What you should do> Return every line of the data below unchanged, leaving out the pictures.

Short-answer tasks on charts:
^^^^

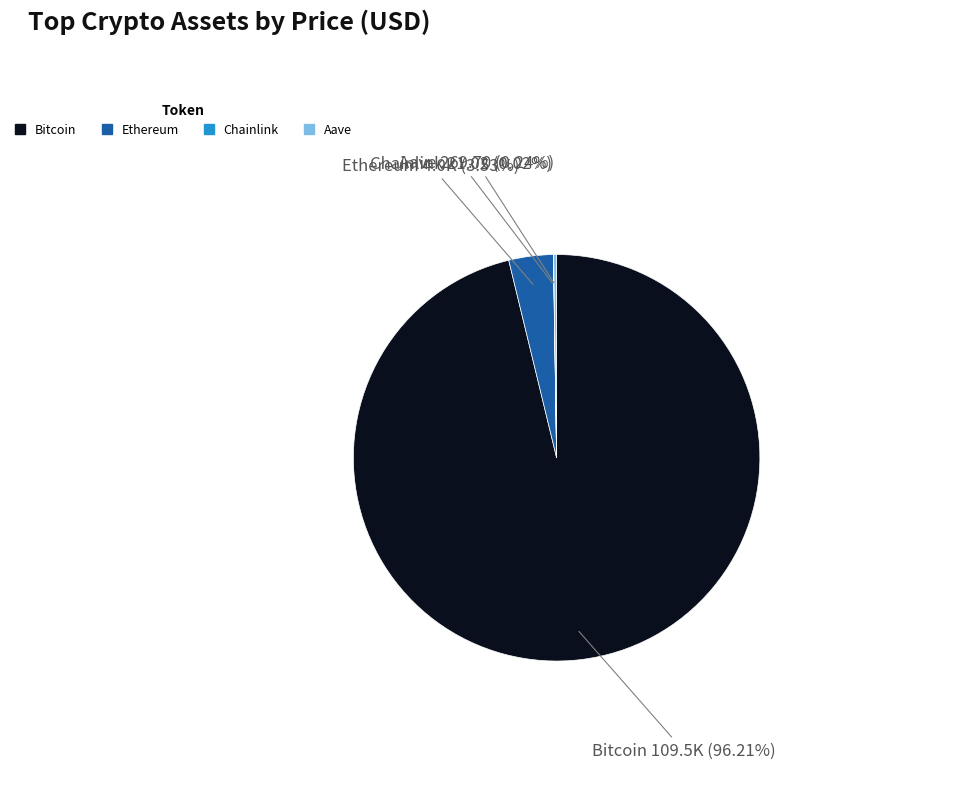

Between Ethereum and Bitcoin, which is larger?

Bitcoin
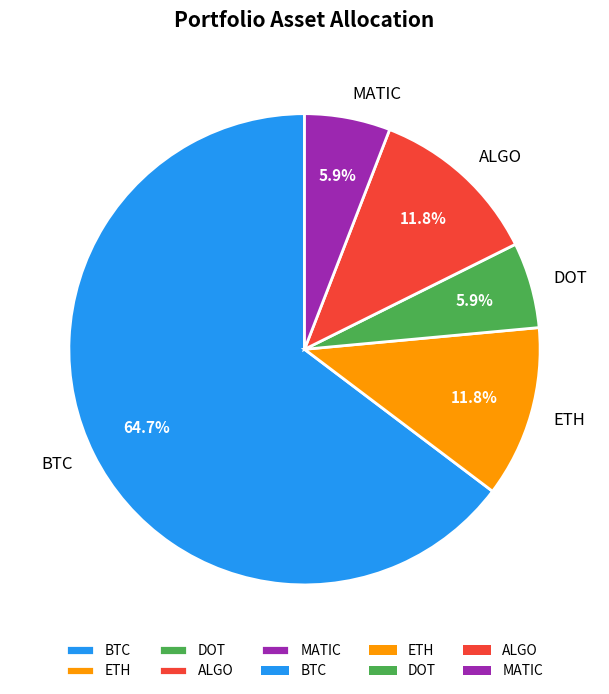

To the nearest percent, what is the combined percentage of BTC and ETH?

76%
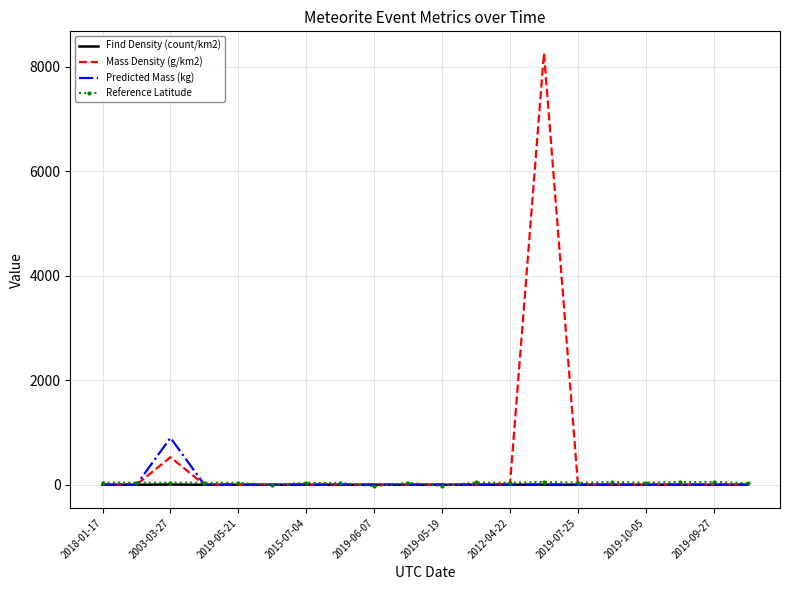

Which series has the largest range (max minus min)?

Mass Density (g/km2)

^^^^

Response>
Between Ethereum and Bitcoin, which is larger?

Bitcoin

To the nearest percent, what is the combined percentage of BTC and ETH?

76%

Which series has the largest range (max minus min)?

Mass Density (g/km2)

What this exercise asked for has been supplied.